Le second facteur discuté est l’évolution du climat. Des hivers plus doux peuvent augmenter les chances de survie d’animaux relâchés dans des régions tempérées, surtout dans des microclimats urbains, près d’eaux tièdes, de canaux ou de zones industrielles. Les chercheurs restent prudents, car la survie durable dépend de la disponibilité alimentaire, de la reproduction et de la mortalité hivernale. Mais la tendance générale, observée pour plusieurs taxons, pousse à renforcer la surveillance des espèces exotiques susceptibles de s’acclimater.

Les impacts potentiels sont évalués au cas par cas. Sur le plan écologique, les varans peuvent concurrencer des prédateurs locaux, prédater des espèces protégées et perturber des chaînes alimentaires, surtout dans les zones humides. Sur le plan socio-économique, les coûts viennent des opérations de capture, de la gestion en refuges, des campagnes d’information et, plus rarement, de dommages sur de petits élevages. Les collectivités demandent souvent des protocoles clairs, car la réaction varie selon qu’il s’agit d’un individu isolé ou d’une population installée.

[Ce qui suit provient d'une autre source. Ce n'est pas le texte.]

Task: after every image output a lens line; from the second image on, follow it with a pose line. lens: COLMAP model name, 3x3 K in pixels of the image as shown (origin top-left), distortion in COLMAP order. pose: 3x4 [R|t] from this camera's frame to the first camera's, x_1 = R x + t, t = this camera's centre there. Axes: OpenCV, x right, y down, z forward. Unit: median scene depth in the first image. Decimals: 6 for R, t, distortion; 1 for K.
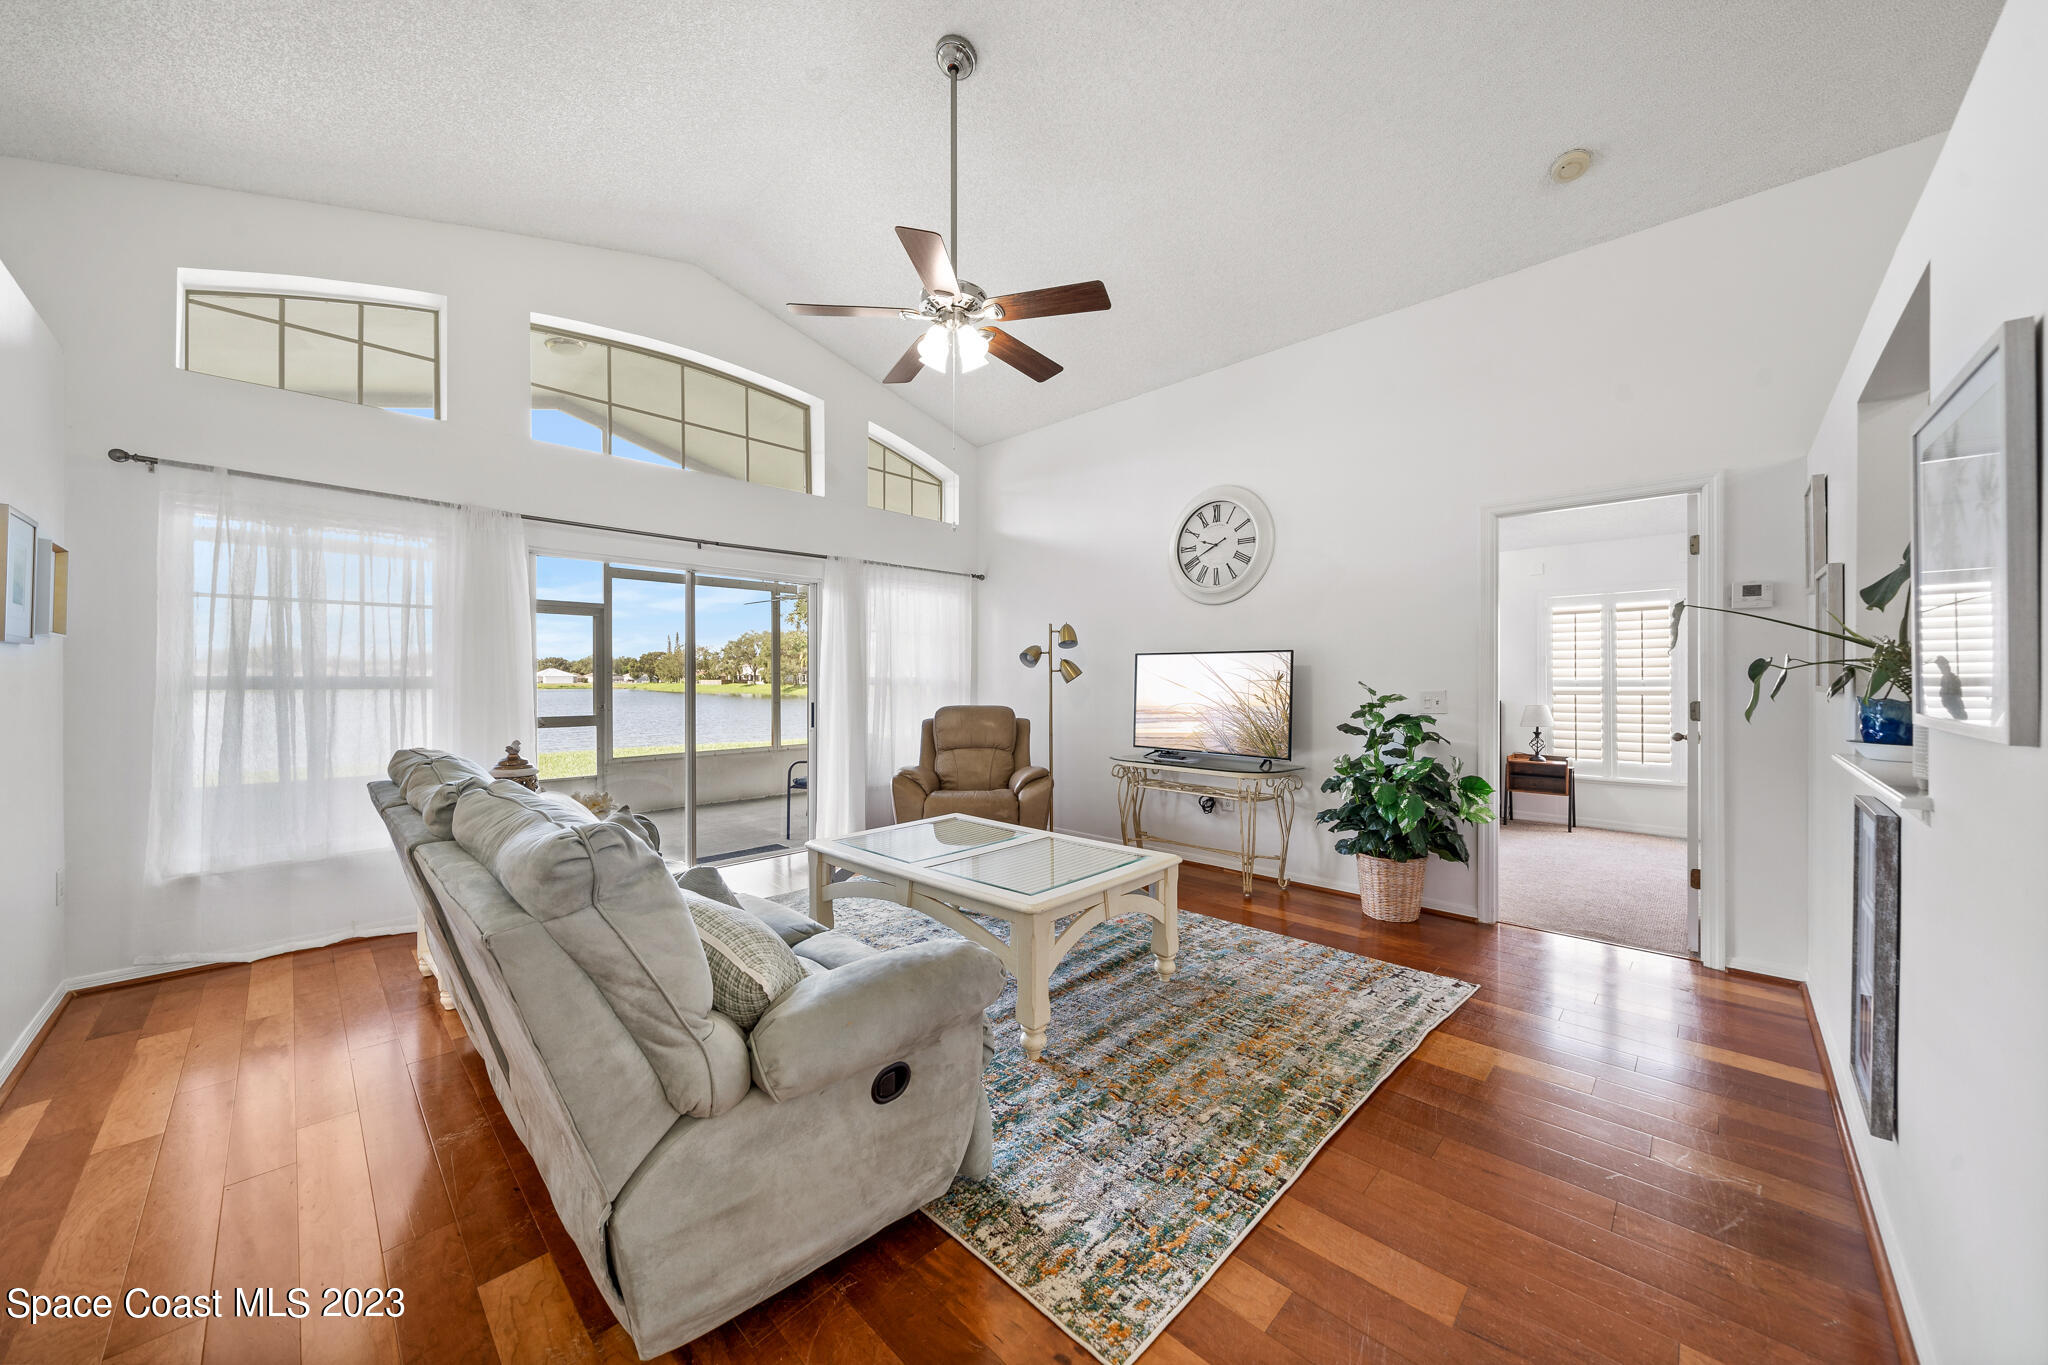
lens RADIAL K [[709.4, 0, 1032.2], [0, 709.4, 685.1], [0, 0, 1]] dist [-0.002322, -0.000053]
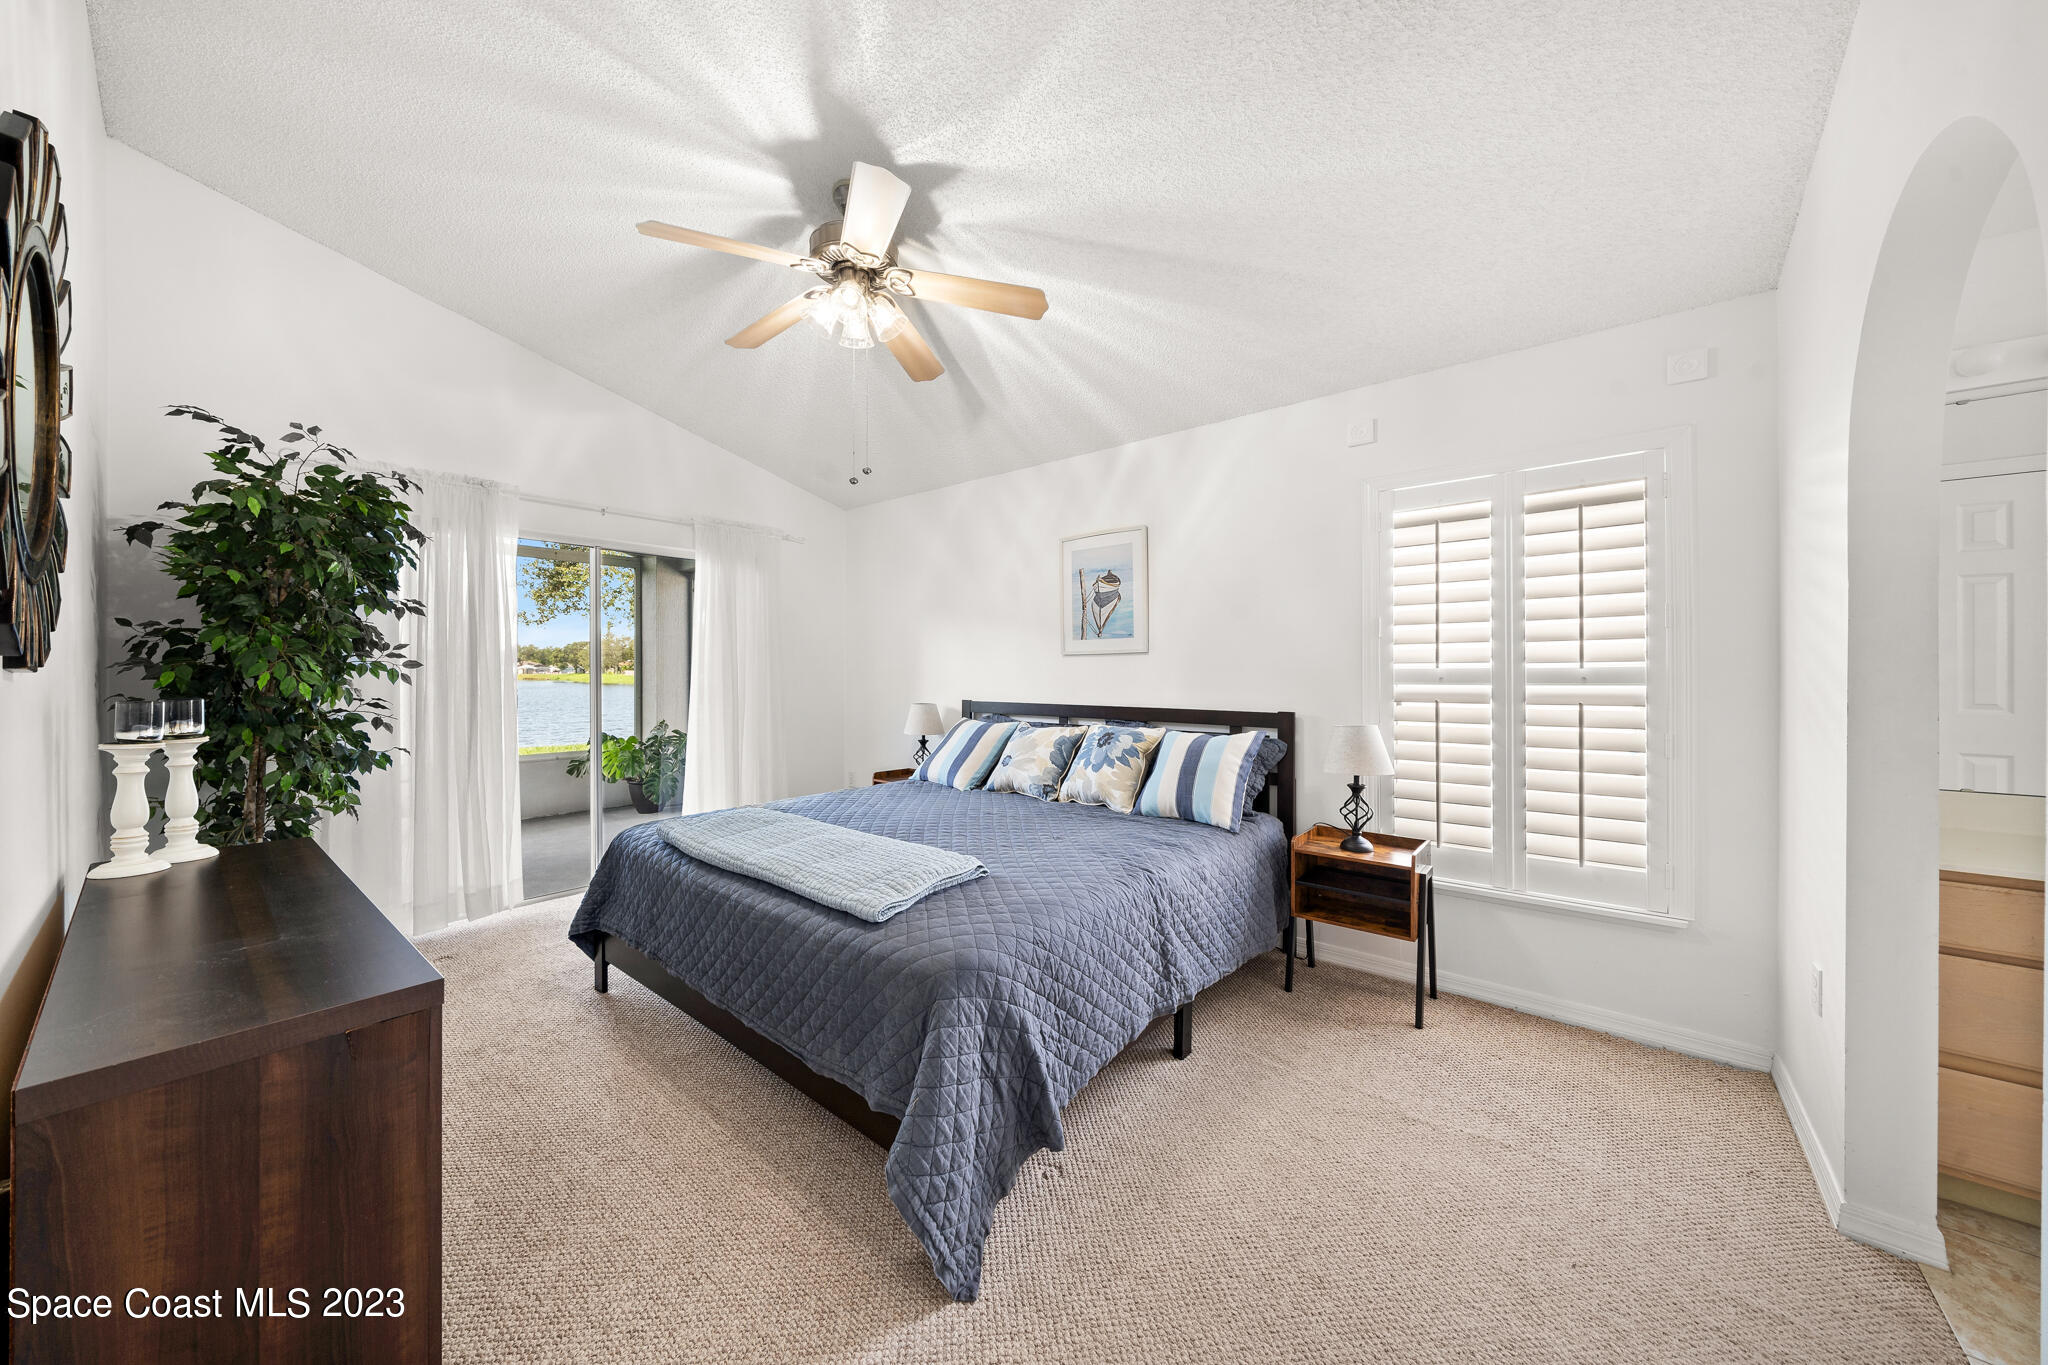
lens RADIAL K [[709.4, 0, 1015.9], [0, 709.4, 676.5], [0, 0, 1]] dist [-0.002322, -0.000053]
pose [[0.998546, -0.004589, 0.053706, 0.478624], [0.004411, 0.999984, 0.003437, -0.005628], [-0.053721, -0.003195, 0.998551, 0.568546]]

Les recommandations des spécialistes convergent vers la prévention. Cela passe par l’encadrement de la détention, l’information des acheteurs, la traçabilité, et des dispositifs de signalement simples pour le public. En cas d’observation, les autorités conseillent de ne pas tenter d’attraper l’animal, de garder une distance de sécurité et de contacter les services compétents ou un centre spécialisé. Cette approche vise à limiter les relâchers, à améliorer la détection et à éviter que quelques cas dispersés ne se transforment en implantation durable.

Questions fréquentes

Que faire si vous observez un grand varan en liberté près de chez vous ?
Gardez vos distances, évitez toute tentative de capture et mettez vos animaux domestiques à l’abri. Notez le lieu précis, l’heure et, si possible, prenez une photo à distance. Contactez ensuite les services compétents, comme la mairie, l’Office français de la biodiversité, les pompiers selon les consignes locales, ou un centre de soins faune sauvage, afin d’organiser une intervention sécurisée.